I have synthesized nickel ferrite nanoparticles at 500 C, 700 C and 900 C. For 500 C size is 260nm, for 700 C size is 75.98 nm and for 900 nm particle size is 100 nm. So why particle size decreases with an annealing temperature.
How are you measuring/estimating 'particle size'? Your last statement ('So why particle size decreases with an annealing temperature') is not strictly true as the size rises again at 9000C.
BTW, you can correct your typo in '900 nm particle size is 100 nm'...
The number of decimal places varies in 'For 500 C size is 260nm, for 700 C size is 75.98 nm and for 900 nm particle size is 100 nm'. For what reason?
Also, please answer what the diameter of a hydrogen atom is (and thus why you 'can' quote 75.98 nm)...
In this case, the change of the primary particle average size as a function of temperatures showing two decoupled zones, particles shrinkage by densification up to a certain temperature between the range 700oC - 900oC and growth by coarsening behaviour at higher this temperature. Please look at figure 4 and its related explanations in [1]. Hope it helpful for you.
Best regards
[1]Article Investigating the effects of calcination temperatures on the...
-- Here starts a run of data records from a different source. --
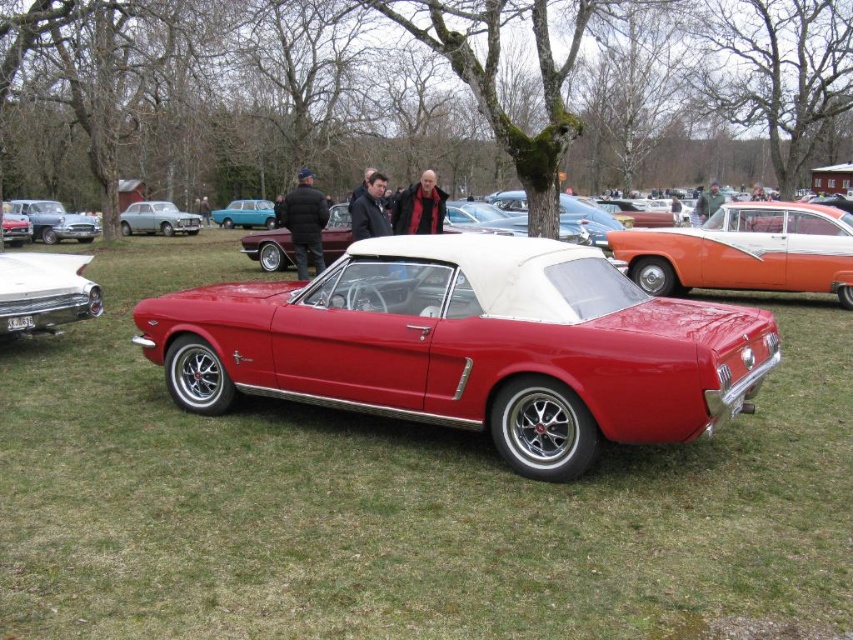
Question: Which of the following is the farthest from the observer?

Choices:
 (A) shiny chrome bumper at lower left
 (B) shiny red convertible at center

Answer: (A)

Question: Which point appears farthest from the camera in this image?

Choices:
 (A) (114, 550)
 (B) (312, 240)
 (C) (727, 396)

Answer: (B)

Question: Is green grass at center smaller than shiny red convertible at center?

Choices:
 (A) no
 (B) yes

Answer: (A)

Question: Does shiny red convertible at center appear on the right side of black leather jacket at center?

Choices:
 (A) yes
 (B) no

Answer: (A)

Question: Which is farther from the shiny chrome bumper at lower left?

Choices:
 (A) green grass at center
 (B) dark red leather jacket at center

Answer: (B)

Question: Does shiny red convertible at center appear on the right side of orange metallic sedan at right?

Choices:
 (A) no
 (B) yes

Answer: (A)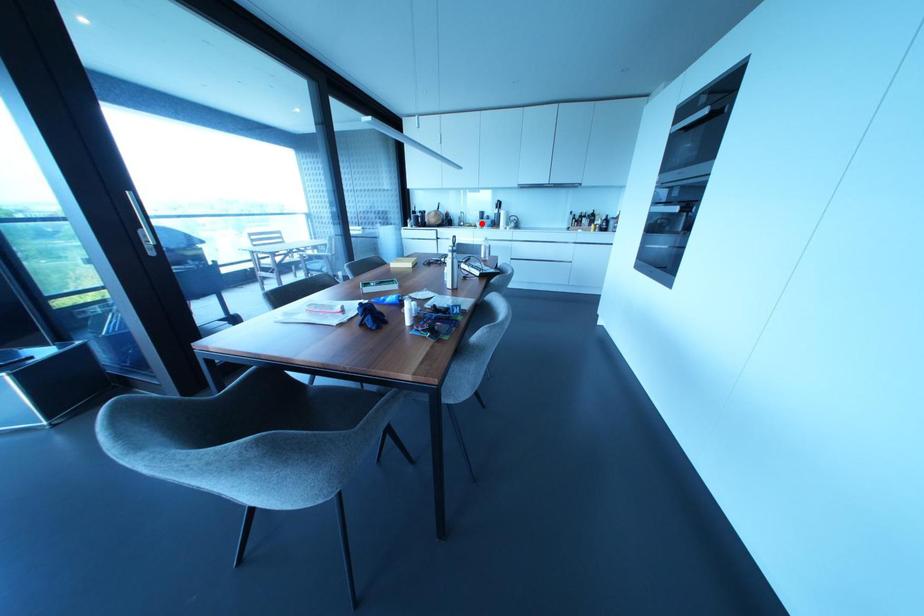
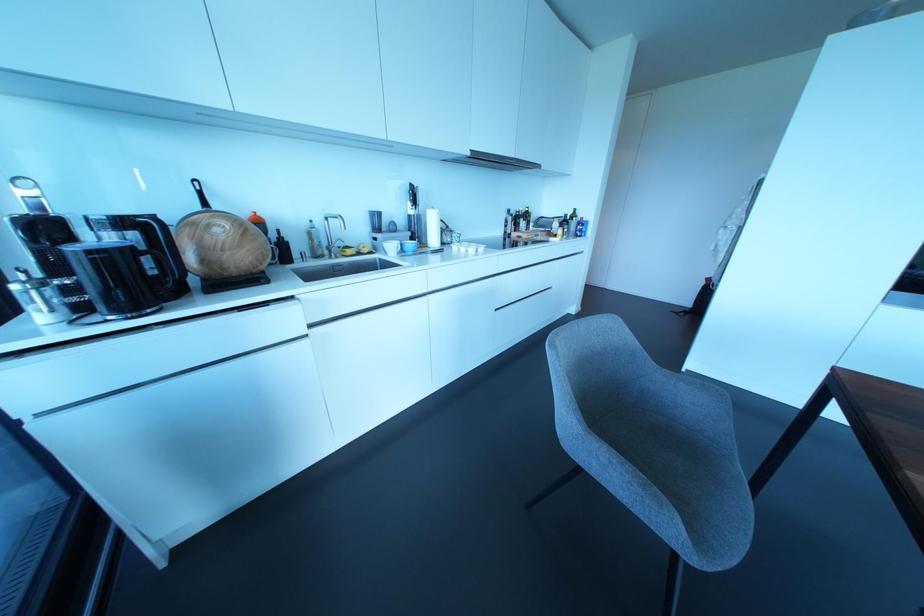
Find the pixel in the second image that matches the highlighted location in the first image.

(400, 244)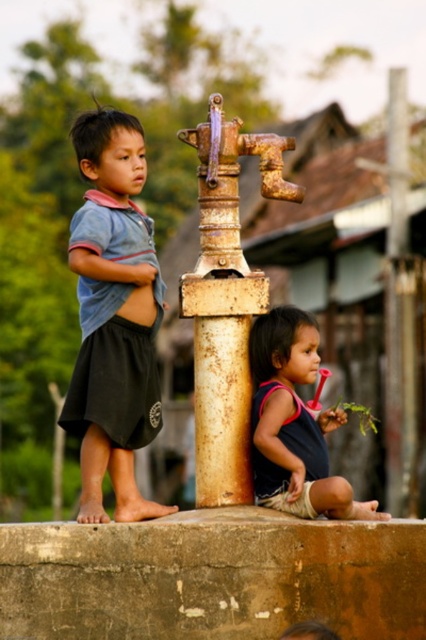
Is point (121, 337) positioned before point (370, 509)?

Yes, it is.

Is blue cotton shirt at left above dark blue fabric shirt at lower right?

Indeed, blue cotton shirt at left is positioned over dark blue fabric shirt at lower right.

Between point (80, 365) and point (333, 496), which one is positioned in front?

Point (333, 496)

The width and height of the screenshot is (426, 640). Identify the location of blue cotton shirt at left. (114, 317).

Is point (232, 369) more distant than point (316, 493)?

Yes, point (232, 369) is farther from viewer.

What do you see at coordinates (226, 301) in the screenshot? Image resolution: width=426 pixels, height=640 pixels. I see `rusty metal pole at center` at bounding box center [226, 301].

Find the location of `rusty metal pole at center`. rusty metal pole at center is located at coordinates (226, 301).

Does blue cotton shirt at left appear on the right side of rusty metal pole at center?

Incorrect, blue cotton shirt at left is not on the right side of rusty metal pole at center.

Does blue cotton shirt at left have a lesser width compared to rusty metal pole at center?

In fact, blue cotton shirt at left might be wider than rusty metal pole at center.

Is point (131, 387) positioned in front of point (259, 289)?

We have been making some ferrites NPS. Although we haven't determined their size before and after annealing, since their magnetic properties increased after annealing we think their size also increased.
The reaction temperature has main effect on the crystal growth and particle size. Also,the data in our experimental work in the synthesis of nanomaterials showed that the lattice parameters were increased with increasing the reaction temperature.